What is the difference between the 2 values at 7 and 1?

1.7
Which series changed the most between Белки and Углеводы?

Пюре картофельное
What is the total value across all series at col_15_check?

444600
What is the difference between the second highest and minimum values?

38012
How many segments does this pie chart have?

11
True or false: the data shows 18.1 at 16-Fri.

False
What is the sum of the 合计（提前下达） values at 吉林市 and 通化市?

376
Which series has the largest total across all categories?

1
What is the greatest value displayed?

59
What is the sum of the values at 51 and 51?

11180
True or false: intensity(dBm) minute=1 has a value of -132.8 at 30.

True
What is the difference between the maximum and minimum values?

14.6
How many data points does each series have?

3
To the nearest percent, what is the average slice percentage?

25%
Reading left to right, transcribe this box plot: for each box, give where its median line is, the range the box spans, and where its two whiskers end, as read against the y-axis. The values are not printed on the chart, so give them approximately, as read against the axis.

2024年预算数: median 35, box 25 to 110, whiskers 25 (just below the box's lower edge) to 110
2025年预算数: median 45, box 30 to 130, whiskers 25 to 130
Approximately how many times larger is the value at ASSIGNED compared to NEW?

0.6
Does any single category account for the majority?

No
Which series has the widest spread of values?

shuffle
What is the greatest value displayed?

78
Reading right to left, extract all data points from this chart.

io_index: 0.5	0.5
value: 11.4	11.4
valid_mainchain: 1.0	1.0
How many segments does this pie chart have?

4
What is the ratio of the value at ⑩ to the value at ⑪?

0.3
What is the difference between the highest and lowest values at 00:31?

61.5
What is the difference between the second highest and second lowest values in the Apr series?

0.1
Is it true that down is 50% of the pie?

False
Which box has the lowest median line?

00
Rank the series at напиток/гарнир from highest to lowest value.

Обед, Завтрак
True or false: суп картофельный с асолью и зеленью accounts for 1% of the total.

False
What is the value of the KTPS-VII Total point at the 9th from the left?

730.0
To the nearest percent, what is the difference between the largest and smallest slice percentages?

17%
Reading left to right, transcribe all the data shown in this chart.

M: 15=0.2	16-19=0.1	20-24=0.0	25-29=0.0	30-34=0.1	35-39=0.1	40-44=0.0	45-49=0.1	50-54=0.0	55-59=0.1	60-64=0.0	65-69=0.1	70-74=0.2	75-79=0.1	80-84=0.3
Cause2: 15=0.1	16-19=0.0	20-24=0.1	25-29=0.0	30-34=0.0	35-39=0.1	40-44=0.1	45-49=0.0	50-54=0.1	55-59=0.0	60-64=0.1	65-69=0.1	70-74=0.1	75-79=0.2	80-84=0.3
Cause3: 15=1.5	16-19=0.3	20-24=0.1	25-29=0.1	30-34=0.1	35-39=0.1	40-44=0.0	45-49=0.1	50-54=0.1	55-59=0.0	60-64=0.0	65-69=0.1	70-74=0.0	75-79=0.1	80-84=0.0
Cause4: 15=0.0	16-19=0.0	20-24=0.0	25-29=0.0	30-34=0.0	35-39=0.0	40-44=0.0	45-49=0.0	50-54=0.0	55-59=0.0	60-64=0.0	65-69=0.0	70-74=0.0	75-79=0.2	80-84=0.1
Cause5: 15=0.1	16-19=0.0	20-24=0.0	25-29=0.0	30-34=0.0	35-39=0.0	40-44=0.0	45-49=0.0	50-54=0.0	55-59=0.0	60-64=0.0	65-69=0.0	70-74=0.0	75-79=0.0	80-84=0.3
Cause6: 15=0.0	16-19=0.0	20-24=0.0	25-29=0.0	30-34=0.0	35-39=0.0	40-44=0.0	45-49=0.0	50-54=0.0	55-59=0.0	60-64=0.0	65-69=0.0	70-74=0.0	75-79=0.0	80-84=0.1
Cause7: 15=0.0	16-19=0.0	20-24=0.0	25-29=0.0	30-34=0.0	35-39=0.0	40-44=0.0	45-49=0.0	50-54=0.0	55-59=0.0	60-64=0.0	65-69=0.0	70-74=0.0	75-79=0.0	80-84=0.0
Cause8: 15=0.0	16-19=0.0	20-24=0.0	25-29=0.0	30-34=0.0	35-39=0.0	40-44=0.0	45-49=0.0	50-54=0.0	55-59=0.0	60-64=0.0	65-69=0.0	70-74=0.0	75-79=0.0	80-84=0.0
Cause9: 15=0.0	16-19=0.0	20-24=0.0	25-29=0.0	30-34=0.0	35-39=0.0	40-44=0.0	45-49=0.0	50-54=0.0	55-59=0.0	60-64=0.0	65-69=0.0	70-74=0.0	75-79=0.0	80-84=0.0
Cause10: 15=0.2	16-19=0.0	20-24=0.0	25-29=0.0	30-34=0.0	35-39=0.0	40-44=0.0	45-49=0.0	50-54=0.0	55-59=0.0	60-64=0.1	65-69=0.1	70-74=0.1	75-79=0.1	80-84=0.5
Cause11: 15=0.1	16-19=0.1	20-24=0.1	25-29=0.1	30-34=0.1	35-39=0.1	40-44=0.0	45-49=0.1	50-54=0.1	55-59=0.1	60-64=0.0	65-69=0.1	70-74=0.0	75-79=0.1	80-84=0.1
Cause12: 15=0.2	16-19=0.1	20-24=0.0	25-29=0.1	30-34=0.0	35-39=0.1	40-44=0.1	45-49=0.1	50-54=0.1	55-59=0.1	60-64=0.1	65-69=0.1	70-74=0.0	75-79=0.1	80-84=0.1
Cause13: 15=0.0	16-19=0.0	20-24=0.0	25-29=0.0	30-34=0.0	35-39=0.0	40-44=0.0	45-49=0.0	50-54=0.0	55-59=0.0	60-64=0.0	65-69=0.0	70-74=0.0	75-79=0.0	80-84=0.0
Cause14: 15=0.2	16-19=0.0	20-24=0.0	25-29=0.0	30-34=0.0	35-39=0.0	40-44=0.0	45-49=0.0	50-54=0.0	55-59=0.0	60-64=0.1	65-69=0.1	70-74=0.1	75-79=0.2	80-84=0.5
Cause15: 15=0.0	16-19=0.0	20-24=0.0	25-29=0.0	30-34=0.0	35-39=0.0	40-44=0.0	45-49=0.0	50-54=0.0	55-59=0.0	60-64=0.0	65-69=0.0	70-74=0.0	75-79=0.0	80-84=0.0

================================

**REQUIRED WORK**
Reproduce every row above, word for word and line for line.

**ANSWER BOX**
What is the difference between the 2 values at 7 and 1?

1.7
Which series changed the most between Белки and Углеводы?

Пюре картофельное
What is the total value across all series at col_15_check?

444600
What is the difference between the second highest and minimum values?

38012
How many segments does this pie chart have?

11
True or false: the data shows 18.1 at 16-Fri.

False
What is the sum of the 合计（提前下达） values at 吉林市 and 通化市?

376
Which series has the largest total across all categories?

1
What is the greatest value displayed?

59
What is the sum of the values at 51 and 51?

11180
True or false: intensity(dBm) minute=1 has a value of -132.8 at 30.

True
What is the difference between the maximum and minimum values?

14.6
How many data points does each series have?

3
To the nearest percent, what is the average slice percentage?

25%
Reading left to right, transcribe this box plot: for each box, give where its median line is, the range the box spans, and where its two whiskers end, as read against the y-axis. The values are not printed on the chart, so give them approximately, as read against the axis.

2024年预算数: median 35, box 25 to 110, whiskers 25 (just below the box's lower edge) to 110
2025年预算数: median 45, box 30 to 130, whiskers 25 to 130
Approximately how many times larger is the value at ASSIGNED compared to NEW?

0.6
Does any single category account for the majority?

No
Which series has the widest spread of values?

shuffle
What is the greatest value displayed?

78
Reading right to left, extract all data points from this chart.

io_index: 0.5	0.5
value: 11.4	11.4
valid_mainchain: 1.0	1.0
How many segments does this pie chart have?

4
What is the ratio of the value at ⑩ to the value at ⑪?

0.3
What is the difference between the highest and lowest values at 00:31?

61.5
What is the difference between the second highest and second lowest values in the Apr series?

0.1
Is it true that down is 50% of the pie?

False
Which box has the lowest median line?

00
Rank the series at напиток/гарнир from highest to lowest value.

Обед, Завтрак
True or false: суп картофельный с асолью и зеленью accounts for 1% of the total.

False
What is the value of the KTPS-VII Total point at the 9th from the left?

730.0
To the nearest percent, what is the difference between the largest and smallest slice percentages?

17%
Reading left to right, transcribe all the data shown in this chart.

M: 15=0.2	16-19=0.1	20-24=0.0	25-29=0.0	30-34=0.1	35-39=0.1	40-44=0.0	45-49=0.1	50-54=0.0	55-59=0.1	60-64=0.0	65-69=0.1	70-74=0.2	75-79=0.1	80-84=0.3
Cause2: 15=0.1	16-19=0.0	20-24=0.1	25-29=0.0	30-34=0.0	35-39=0.1	40-44=0.1	45-49=0.0	50-54=0.1	55-59=0.0	60-64=0.1	65-69=0.1	70-74=0.1	75-79=0.2	80-84=0.3
Cause3: 15=1.5	16-19=0.3	20-24=0.1	25-29=0.1	30-34=0.1	35-39=0.1	40-44=0.0	45-49=0.1	50-54=0.1	55-59=0.0	60-64=0.0	65-69=0.1	70-74=0.0	75-79=0.1	80-84=0.0
Cause4: 15=0.0	16-19=0.0	20-24=0.0	25-29=0.0	30-34=0.0	35-39=0.0	40-44=0.0	45-49=0.0	50-54=0.0	55-59=0.0	60-64=0.0	65-69=0.0	70-74=0.0	75-79=0.2	80-84=0.1
Cause5: 15=0.1	16-19=0.0	20-24=0.0	25-29=0.0	30-34=0.0	35-39=0.0	40-44=0.0	45-49=0.0	50-54=0.0	55-59=0.0	60-64=0.0	65-69=0.0	70-74=0.0	75-79=0.0	80-84=0.3
Cause6: 15=0.0	16-19=0.0	20-24=0.0	25-29=0.0	30-34=0.0	35-39=0.0	40-44=0.0	45-49=0.0	50-54=0.0	55-59=0.0	60-64=0.0	65-69=0.0	70-74=0.0	75-79=0.0	80-84=0.1
Cause7: 15=0.0	16-19=0.0	20-24=0.0	25-29=0.0	30-34=0.0	35-39=0.0	40-44=0.0	45-49=0.0	50-54=0.0	55-59=0.0	60-64=0.0	65-69=0.0	70-74=0.0	75-79=0.0	80-84=0.0
Cause8: 15=0.0	16-19=0.0	20-24=0.0	25-29=0.0	30-34=0.0	35-39=0.0	40-44=0.0	45-49=0.0	50-54=0.0	55-59=0.0	60-64=0.0	65-69=0.0	70-74=0.0	75-79=0.0	80-84=0.0
Cause9: 15=0.0	16-19=0.0	20-24=0.0	25-29=0.0	30-34=0.0	35-39=0.0	40-44=0.0	45-49=0.0	50-54=0.0	55-59=0.0	60-64=0.0	65-69=0.0	70-74=0.0	75-79=0.0	80-84=0.0
Cause10: 15=0.2	16-19=0.0	20-24=0.0	25-29=0.0	30-34=0.0	35-39=0.0	40-44=0.0	45-49=0.0	50-54=0.0	55-59=0.0	60-64=0.1	65-69=0.1	70-74=0.1	75-79=0.1	80-84=0.5
Cause11: 15=0.1	16-19=0.1	20-24=0.1	25-29=0.1	30-34=0.1	35-39=0.1	40-44=0.0	45-49=0.1	50-54=0.1	55-59=0.1	60-64=0.0	65-69=0.1	70-74=0.0	75-79=0.1	80-84=0.1
Cause12: 15=0.2	16-19=0.1	20-24=0.0	25-29=0.1	30-34=0.0	35-39=0.1	40-44=0.1	45-49=0.1	50-54=0.1	55-59=0.1	60-64=0.1	65-69=0.1	70-74=0.0	75-79=0.1	80-84=0.1
Cause13: 15=0.0	16-19=0.0	20-24=0.0	25-29=0.0	30-34=0.0	35-39=0.0	40-44=0.0	45-49=0.0	50-54=0.0	55-59=0.0	60-64=0.0	65-69=0.0	70-74=0.0	75-79=0.0	80-84=0.0
Cause14: 15=0.2	16-19=0.0	20-24=0.0	25-29=0.0	30-34=0.0	35-39=0.0	40-44=0.0	45-49=0.0	50-54=0.0	55-59=0.0	60-64=0.1	65-69=0.1	70-74=0.1	75-79=0.2	80-84=0.5
Cause15: 15=0.0	16-19=0.0	20-24=0.0	25-29=0.0	30-34=0.0	35-39=0.0	40-44=0.0	45-49=0.0	50-54=0.0	55-59=0.0	60-64=0.0	65-69=0.0	70-74=0.0	75-79=0.0	80-84=0.0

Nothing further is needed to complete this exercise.